One version allows for slight growth in programs; the other would involve cutting the equivalent of 35 staff members district-wide.
Goldman told the board that district staff is preparing two potential budgets, depending on the outcome of the Local Option vote on the May 15 ballot. (Hood River News will have a Primary ballot recap in the April 18 edition.)
“With the Local Option we’re expanding, without it we’re really retracting,” Goldman said.
Under the Local Option, the continued rate of $1.25 per $1,000 assessed value is estimated to raise $2.5 million per year. Passage would result in “matching” revenue from the state equal to approximately 23 percent of local option revenue collected, or approximately $560,000 per year. The owner of a property valued at $300,000 would pay $375 per year.
Loss of the levy would be the equivalent of 6 percent of the annual budget, according to Goldman.
“A 6 percent budget is a crazy thing too,” Goldman said, pointing out that with 85 percent of the budget going to salaries, benefits and other personnel-related costs, “it’s not just a matter of cutting back on paper.”
Goldman announced he is scheduling public “listening sessions” to take input from the community on structuring the budget in case of the need to make cuts. Those could result in larger class sizes, loss of electives, and reduced maintenance and secretarial services.
The sessions will be April 24 at Wy’east Middle School and April 30 at Hood River Middle School, along with a May 1 session at Hood River Valley High School that will be in Spanish only.
All sessions are scheduled to start at 5:30 p.m.
The Hood River County School District’s five-year request is for renewal the existing Local Option Levy. It has been approved by the voters of Hood River County since 2004.

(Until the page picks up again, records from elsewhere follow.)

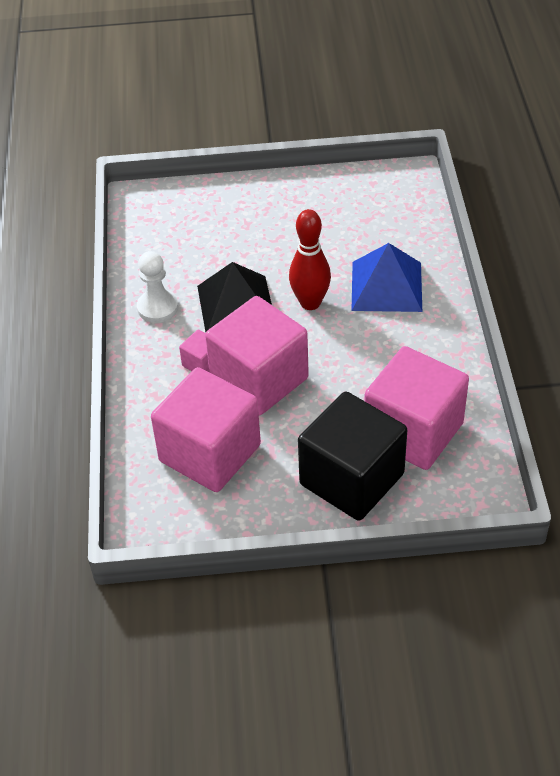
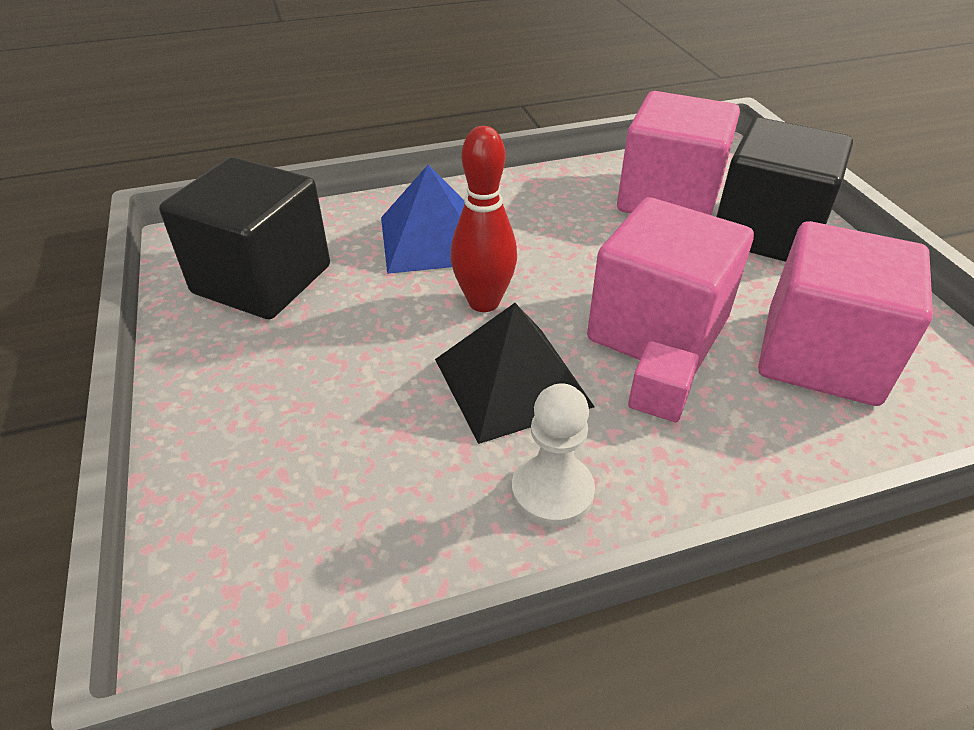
camera: 105 degrees left, 5 degrees down
none -> black cube [159,157,330,319]

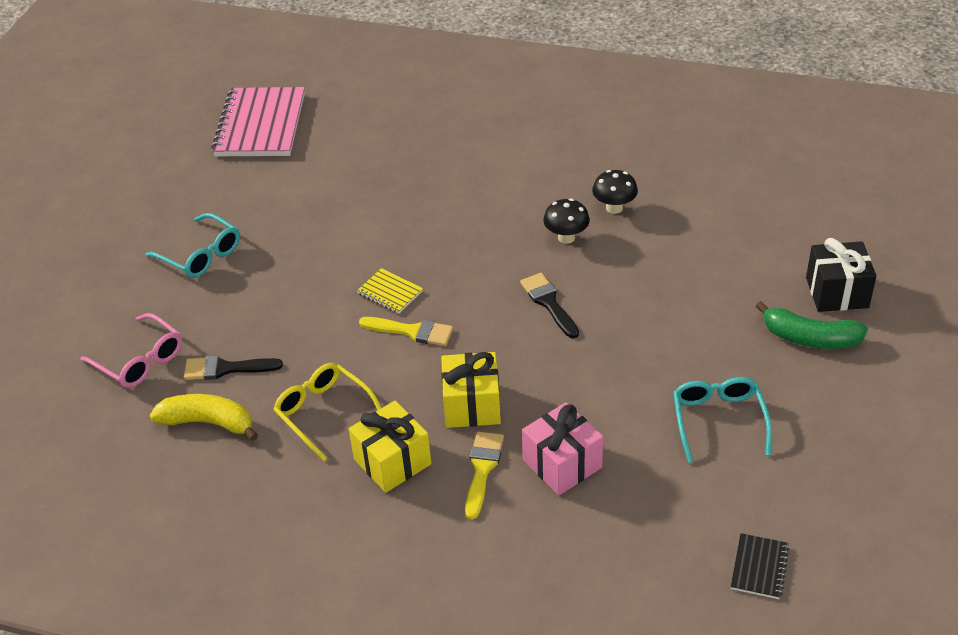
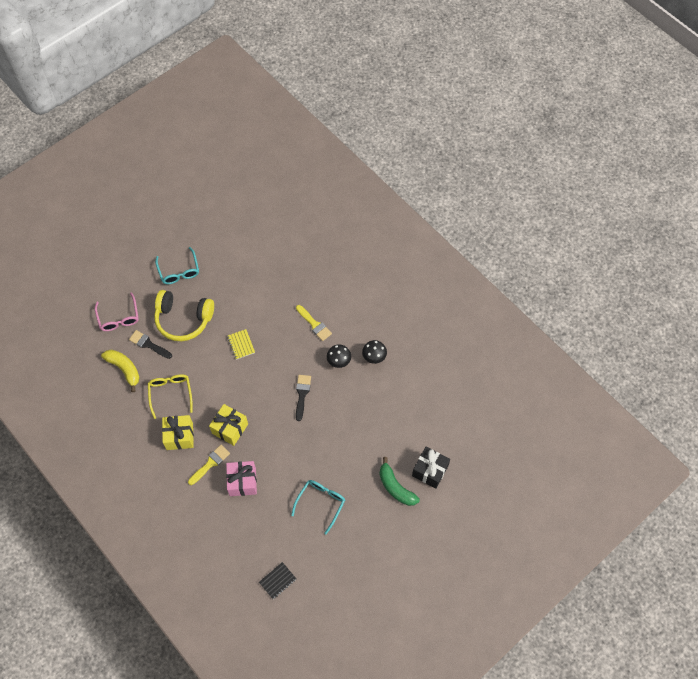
camera: 30 degrees right, 20 degrees up
pink notebook [211,87,305,156] -> none
yellow brush [359,317,453,346] -> yellow brush moved to [296,305,332,341]
none -> yellow headphones [154,290,214,341]

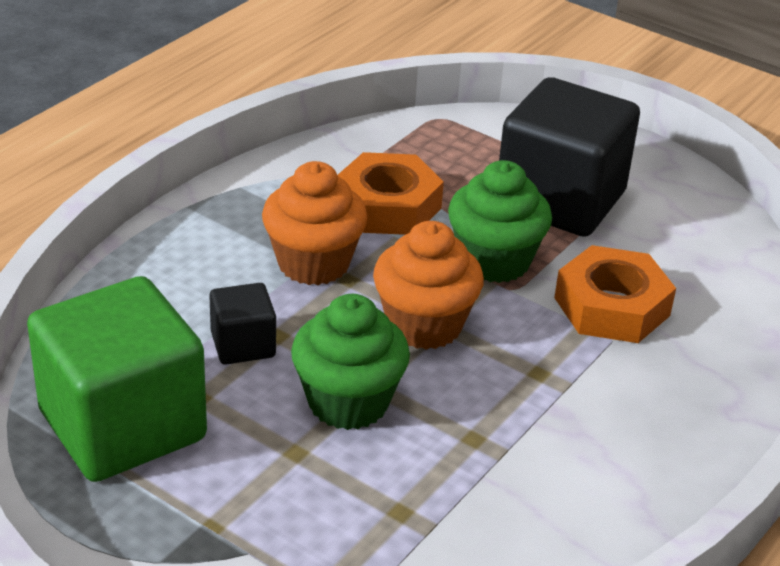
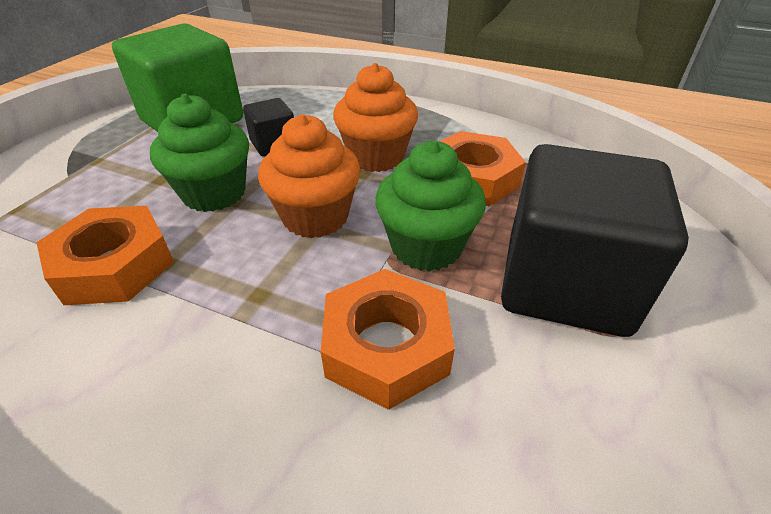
camera: 80 degrees right, 5 degrees up
none -> orange nut [36,206,174,305]

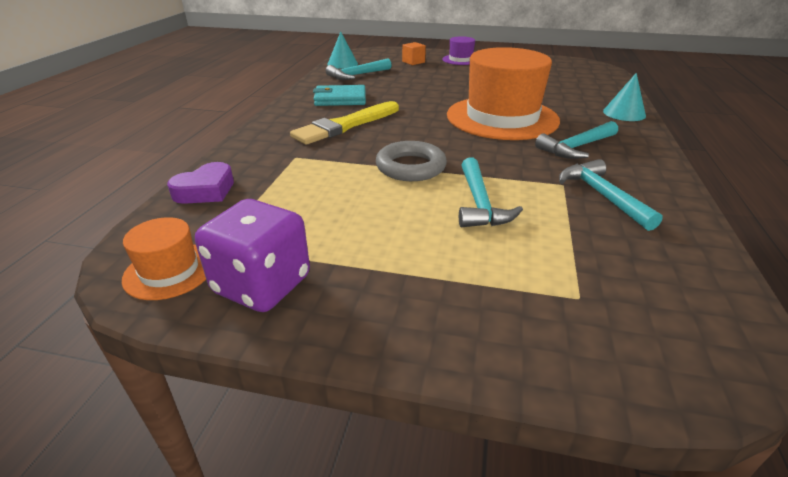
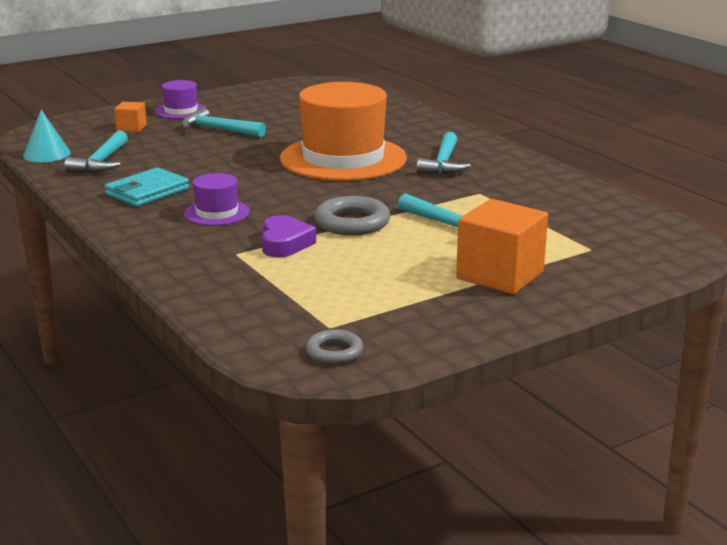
camera: 45 degrees left, 10 degrees down
orange hat [122,217,206,300] -> grey ring [306,329,363,364]
purple heart [167,162,234,204] -> purple heart moved to [262,215,316,257]
purple dice [195,199,310,312] -> none
yellow brush [290,101,399,145] -> purple hat [184,173,250,226]
turquoise hammer [559,159,663,231] -> turquoise hammer moved to [181,107,266,137]
turquoise cone [603,73,646,121] -> none
none -> orange cube [456,199,548,294]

This measure would continue providing funds to help HRCSD preserve the equivalent of approximately 15 teaching and 30 support staff positions, protect core academic programs, electives, and class sizes at every school, and maintain a full school year for all children. In addition, it would preserve advanced placement, career-technical and dual credit courses, sustain extracurricular athletics and intramural programs, electives and co-curricular activities including P.E., music, fine arts, engineering, and computer science and provide Community Education programs and community access.